Clayton Hamilton Allen, an acoustician who clearly enjoyed his work and offered an innovative approach to acoustical tasks, died on 25 August 2004 at Chebeague Island, Maine.
Born in Whitinsville, Massachusetts, on 2 June 1918, Clay received a BS in physics in 1940 from Worcester Polytechnic Institute. He entered Pennsylvania State College (now University) and earned an MS in physics in 1942. After three years at Wright-Patterson Air Force Base in Dayton, Ohio, where he worked on military communications gear, Clay resumed graduate work at Penn State.
Under the supervision of H. K. Schilling and Isadore Rudnick, Clay made significant contributions to high-intensity sound. Well known is his development of high-power sirens for use in air. He and Rudnick presented a paper on that topic at the May 1947 Acoustical Society of America (ASA) meeting and followed with an article in the September issue of the Journal of the Acoustical Society of America (JASA). The siren reports caused quite a public stir and led to articles in Life magazine and Popular Science, and to a news short in movie theaters. Novel demonstrations included suspending marbles in a standing-wave field, heating a cup of coffee, and lighting a pipe. One of their sirens was used to study the biological effects of high-intensity sound. Clay received his PhD in physics in 1950.

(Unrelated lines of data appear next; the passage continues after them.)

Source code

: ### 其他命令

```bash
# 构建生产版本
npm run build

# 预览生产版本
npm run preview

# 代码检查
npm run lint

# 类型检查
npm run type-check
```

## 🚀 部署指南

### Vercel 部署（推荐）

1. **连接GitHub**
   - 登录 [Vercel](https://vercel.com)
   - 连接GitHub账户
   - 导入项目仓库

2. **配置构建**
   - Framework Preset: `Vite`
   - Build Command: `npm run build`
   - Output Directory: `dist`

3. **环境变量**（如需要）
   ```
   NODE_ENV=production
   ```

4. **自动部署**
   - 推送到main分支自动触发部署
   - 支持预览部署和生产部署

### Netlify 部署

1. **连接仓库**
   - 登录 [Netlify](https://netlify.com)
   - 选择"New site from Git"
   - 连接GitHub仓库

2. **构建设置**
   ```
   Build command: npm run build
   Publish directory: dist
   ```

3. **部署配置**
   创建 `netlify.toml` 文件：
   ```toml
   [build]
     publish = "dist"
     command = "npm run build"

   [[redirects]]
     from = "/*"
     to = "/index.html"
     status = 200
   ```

Less well known is Clay’s experimental study of finite-amplitude propagation. Using a baffled-piston source vibrating at 14.6 kHz, he discovered nonlinear acoustical saturation, or limiting sound-pressure level, as he called it. Saturation is the maximum sound pressure level achieved at a given distance at a given source frequency. Clay correctly explained it as caused by nonlinear distortion of the propagating wave. Distortion causes the transfer of energy to higher harmonics, where it is more efficiently absorbed. At saturation, any further increase in source level is accompanied only by an equal increase in absorption. Clay also discovered the blunting effect, and decreased side-lobe suppression, that increased absorption has on the directivity pattern of the radiation. Unfortunately, he reported his work only in his thesis (1950), in part of the Penn State Signal Corps report Atmospheric Physics and Sound Propagation, Final Report for Period July 1, 1945 to May 20, 1950, and in two papers presented at the June 1950 ASA meeting. As a result, his pioneering work is not widely appreciated even today.
After receiving his PhD, Clay immediately began working for Corning Glass Works in Corning, New York, where he directed sonic and ultrasonic research. In 1954 he joined the technology firm Bolt Beranek & Newman (BBN) in Cambridge, Massachusetts, to start what became a productive career as a consultant in acoustics. His early work was on the noise of components in the relatively new field of air conditioning, and a paper by Leo L. Beranek, George Kamperman, and Clay about that field was published in JASA in 1955. Clay’s more complete work is reported in chapter 21, which he wrote for Noise Reduction (McGraw-Hill, 1960), edited by Beranek. In later work primarily for the textile, metal, and foundry industries, Clay applied his physics insight to machine design to reduce noise at the source.
At BBN, Clay’s knowledge and experience set him apart from others. His physical intuition in high-amplitude sound, his expertise in design of high-power sources, and his uncanny ability to make complicated machinery work enabled the company to design outstanding test facilities. In 1958 he designed a powerful siren to be used in a high-intensity sound facility at BBN to measure the potential for failure of electronic and metal components. The siren operated over a frequency range of 50–10 000 Hz and had a maximum acoustic output of 1100 W. Besides periodic tones, it produced amplitude-modulated tones that simulated band-limited noise. Clay, with B. G. Watters, described the siren development in two JASA papers published in 1959.
Clay then designed a siren having an acoustic power of 25 kW as the basis for a full-scale, 25-siren research facility for the US Air Force. The facility was intended for research on noise-induced failure of jet aircraft and space vehicle structures during launch. Clay’s leadership was essential to BBN in that and similar efforts. He left BBN in 1974 to establish the Clayton H. Allen Corp, which was formed a year later.
Clay’s approach to noise control often led to patents. His first, in 1950, was with Rudnick for a siren. He also held four patents for earmuffs—including two for a design that provided a level-dependent attenuation for high-level noise impulses; a spring-operated miniature voice system for the GI Joe toy of the late 1960s; and improvement in the optics of a kaleidoscope. Clay was also a patent reviewer for JASA from 1980 to 1994.
His life was saddened when his son died in a car accident in 1977 the at age of 19. Clay had planned for the two of them to work together after his son had graduated from college. He kept active, though, and spent the next 27 years on Chebeague Island with his second wife. He did consulting work, and wrote articles and obtained patents into the last decade of the century, yet still found time for gardening.
Clay gave much to the acoustics community. All who knew him personally were richer for it.